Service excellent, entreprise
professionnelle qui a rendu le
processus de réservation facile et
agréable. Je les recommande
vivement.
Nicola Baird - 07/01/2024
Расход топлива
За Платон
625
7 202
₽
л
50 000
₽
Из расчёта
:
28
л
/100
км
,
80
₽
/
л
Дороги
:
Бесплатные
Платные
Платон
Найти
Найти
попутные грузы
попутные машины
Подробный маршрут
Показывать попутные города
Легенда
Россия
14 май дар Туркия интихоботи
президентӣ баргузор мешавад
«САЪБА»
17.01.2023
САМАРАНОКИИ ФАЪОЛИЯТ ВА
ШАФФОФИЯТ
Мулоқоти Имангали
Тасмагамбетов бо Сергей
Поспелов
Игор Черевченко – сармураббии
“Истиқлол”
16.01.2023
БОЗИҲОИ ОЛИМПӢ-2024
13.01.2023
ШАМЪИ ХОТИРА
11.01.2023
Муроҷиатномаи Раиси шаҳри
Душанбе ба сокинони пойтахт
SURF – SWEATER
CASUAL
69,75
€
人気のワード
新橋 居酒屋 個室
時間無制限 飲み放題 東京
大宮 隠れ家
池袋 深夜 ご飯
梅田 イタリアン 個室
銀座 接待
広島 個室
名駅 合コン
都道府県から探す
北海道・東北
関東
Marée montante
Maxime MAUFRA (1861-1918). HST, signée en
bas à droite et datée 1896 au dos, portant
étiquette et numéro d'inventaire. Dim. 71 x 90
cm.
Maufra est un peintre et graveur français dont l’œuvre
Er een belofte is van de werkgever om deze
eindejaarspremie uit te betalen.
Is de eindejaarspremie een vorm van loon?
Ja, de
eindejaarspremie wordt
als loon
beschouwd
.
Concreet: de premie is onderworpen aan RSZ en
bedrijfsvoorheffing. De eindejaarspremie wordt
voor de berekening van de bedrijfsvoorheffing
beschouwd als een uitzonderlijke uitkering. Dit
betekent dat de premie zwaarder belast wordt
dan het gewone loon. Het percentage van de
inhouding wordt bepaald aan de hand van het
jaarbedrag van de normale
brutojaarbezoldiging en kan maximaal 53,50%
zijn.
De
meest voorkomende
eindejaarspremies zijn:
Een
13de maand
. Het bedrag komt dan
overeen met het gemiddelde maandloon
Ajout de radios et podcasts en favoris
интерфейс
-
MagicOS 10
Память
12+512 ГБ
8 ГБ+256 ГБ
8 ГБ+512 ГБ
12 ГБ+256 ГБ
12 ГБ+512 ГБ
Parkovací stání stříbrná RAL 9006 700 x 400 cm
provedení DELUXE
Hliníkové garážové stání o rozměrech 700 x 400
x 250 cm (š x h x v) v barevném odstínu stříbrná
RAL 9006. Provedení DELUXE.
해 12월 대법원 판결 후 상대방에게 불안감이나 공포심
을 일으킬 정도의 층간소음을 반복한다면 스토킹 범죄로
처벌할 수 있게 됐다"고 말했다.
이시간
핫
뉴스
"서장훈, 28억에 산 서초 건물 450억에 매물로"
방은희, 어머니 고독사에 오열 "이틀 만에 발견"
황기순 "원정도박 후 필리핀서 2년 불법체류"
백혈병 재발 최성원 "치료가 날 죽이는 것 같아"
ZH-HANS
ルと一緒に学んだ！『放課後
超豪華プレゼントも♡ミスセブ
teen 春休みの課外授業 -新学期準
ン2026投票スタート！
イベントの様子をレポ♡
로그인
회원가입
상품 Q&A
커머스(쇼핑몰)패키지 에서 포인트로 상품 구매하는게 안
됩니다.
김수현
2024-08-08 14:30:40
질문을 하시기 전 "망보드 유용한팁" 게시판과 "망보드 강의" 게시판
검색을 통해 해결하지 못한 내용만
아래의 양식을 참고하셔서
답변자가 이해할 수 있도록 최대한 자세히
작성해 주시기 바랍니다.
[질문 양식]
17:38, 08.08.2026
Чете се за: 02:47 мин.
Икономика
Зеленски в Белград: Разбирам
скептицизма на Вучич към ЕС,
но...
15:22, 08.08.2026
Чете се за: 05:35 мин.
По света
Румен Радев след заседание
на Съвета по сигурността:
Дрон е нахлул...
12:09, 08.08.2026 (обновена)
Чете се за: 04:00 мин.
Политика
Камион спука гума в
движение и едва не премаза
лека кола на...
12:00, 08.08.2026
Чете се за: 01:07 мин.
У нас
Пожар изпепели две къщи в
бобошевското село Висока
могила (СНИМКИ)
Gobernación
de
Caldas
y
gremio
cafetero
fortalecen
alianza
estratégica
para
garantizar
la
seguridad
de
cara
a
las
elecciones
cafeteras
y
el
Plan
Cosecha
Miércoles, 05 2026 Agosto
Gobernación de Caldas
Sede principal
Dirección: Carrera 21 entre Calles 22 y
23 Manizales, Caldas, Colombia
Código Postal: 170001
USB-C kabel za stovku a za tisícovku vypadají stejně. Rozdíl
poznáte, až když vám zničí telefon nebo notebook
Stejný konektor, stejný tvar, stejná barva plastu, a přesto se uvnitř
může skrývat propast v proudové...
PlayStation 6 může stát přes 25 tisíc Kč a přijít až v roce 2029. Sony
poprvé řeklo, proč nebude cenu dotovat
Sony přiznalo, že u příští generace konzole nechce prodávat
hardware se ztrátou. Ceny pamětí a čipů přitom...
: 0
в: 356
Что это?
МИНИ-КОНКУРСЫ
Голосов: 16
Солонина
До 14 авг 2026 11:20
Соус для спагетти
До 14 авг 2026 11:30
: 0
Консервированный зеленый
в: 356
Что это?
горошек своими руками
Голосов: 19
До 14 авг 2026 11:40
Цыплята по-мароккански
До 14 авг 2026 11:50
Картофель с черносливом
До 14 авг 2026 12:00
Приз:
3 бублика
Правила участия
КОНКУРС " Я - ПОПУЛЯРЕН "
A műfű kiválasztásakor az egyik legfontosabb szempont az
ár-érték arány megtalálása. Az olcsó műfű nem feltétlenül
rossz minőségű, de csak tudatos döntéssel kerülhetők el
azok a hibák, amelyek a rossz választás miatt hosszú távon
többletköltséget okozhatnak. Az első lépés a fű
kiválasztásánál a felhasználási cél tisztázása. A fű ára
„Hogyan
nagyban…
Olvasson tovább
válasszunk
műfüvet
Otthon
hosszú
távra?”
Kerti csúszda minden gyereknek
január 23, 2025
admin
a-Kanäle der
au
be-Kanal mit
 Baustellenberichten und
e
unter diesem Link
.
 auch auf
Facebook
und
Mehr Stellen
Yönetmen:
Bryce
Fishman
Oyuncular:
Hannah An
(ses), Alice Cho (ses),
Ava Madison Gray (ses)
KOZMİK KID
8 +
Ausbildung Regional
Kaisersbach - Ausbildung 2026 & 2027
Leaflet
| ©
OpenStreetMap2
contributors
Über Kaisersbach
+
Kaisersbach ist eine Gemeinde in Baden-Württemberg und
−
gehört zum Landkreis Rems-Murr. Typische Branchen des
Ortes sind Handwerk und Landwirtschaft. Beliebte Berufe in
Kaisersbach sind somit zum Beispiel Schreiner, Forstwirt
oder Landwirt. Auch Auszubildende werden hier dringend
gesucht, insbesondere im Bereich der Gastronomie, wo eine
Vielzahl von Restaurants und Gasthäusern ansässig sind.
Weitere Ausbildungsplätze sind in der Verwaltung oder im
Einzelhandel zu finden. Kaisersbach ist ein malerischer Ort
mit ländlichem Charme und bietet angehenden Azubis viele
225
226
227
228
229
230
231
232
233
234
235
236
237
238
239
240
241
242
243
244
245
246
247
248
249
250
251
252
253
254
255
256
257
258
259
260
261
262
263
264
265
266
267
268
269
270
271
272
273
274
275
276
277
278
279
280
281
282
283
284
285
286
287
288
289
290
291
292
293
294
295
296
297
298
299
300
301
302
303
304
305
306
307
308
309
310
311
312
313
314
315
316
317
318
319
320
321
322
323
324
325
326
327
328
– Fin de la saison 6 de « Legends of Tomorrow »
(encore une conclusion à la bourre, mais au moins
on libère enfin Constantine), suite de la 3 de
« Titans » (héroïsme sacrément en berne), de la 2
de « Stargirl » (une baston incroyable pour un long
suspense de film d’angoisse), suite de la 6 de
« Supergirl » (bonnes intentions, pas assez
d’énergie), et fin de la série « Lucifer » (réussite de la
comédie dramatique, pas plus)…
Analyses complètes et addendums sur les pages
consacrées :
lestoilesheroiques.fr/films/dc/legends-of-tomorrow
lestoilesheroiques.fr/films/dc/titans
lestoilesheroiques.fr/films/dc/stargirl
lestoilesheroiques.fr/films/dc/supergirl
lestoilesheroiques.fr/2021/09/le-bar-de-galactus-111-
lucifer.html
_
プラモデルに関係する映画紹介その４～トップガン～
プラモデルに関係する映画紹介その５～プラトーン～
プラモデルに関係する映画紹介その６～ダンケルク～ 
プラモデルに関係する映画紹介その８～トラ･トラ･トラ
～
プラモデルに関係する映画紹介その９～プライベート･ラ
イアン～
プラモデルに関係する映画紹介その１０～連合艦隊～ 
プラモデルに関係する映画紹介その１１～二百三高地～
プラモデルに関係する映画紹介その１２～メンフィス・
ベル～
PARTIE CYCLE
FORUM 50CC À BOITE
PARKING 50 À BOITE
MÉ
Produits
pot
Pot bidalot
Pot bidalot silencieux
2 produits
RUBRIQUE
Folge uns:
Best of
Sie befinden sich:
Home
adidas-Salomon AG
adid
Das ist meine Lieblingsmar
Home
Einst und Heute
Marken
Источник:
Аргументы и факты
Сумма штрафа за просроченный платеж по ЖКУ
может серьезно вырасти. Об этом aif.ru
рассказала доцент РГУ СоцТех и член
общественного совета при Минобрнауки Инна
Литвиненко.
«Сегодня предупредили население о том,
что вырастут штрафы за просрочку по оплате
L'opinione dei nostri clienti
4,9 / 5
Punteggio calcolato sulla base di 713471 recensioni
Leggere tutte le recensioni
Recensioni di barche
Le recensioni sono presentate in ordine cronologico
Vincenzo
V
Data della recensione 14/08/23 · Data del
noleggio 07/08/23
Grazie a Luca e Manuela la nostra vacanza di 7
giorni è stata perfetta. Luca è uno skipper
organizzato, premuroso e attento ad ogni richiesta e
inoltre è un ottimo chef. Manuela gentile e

=======

◆ **WHAT IS EXPECTED**:
For this task, copy every line of the material in which "bedrijfsvoorheffing" appears.

◆ **YOUR RESPONSE**:
bedrijfsvoorheffing. De eindejaarspremie wordt
voor de berekening van de bedrijfsvoorheffing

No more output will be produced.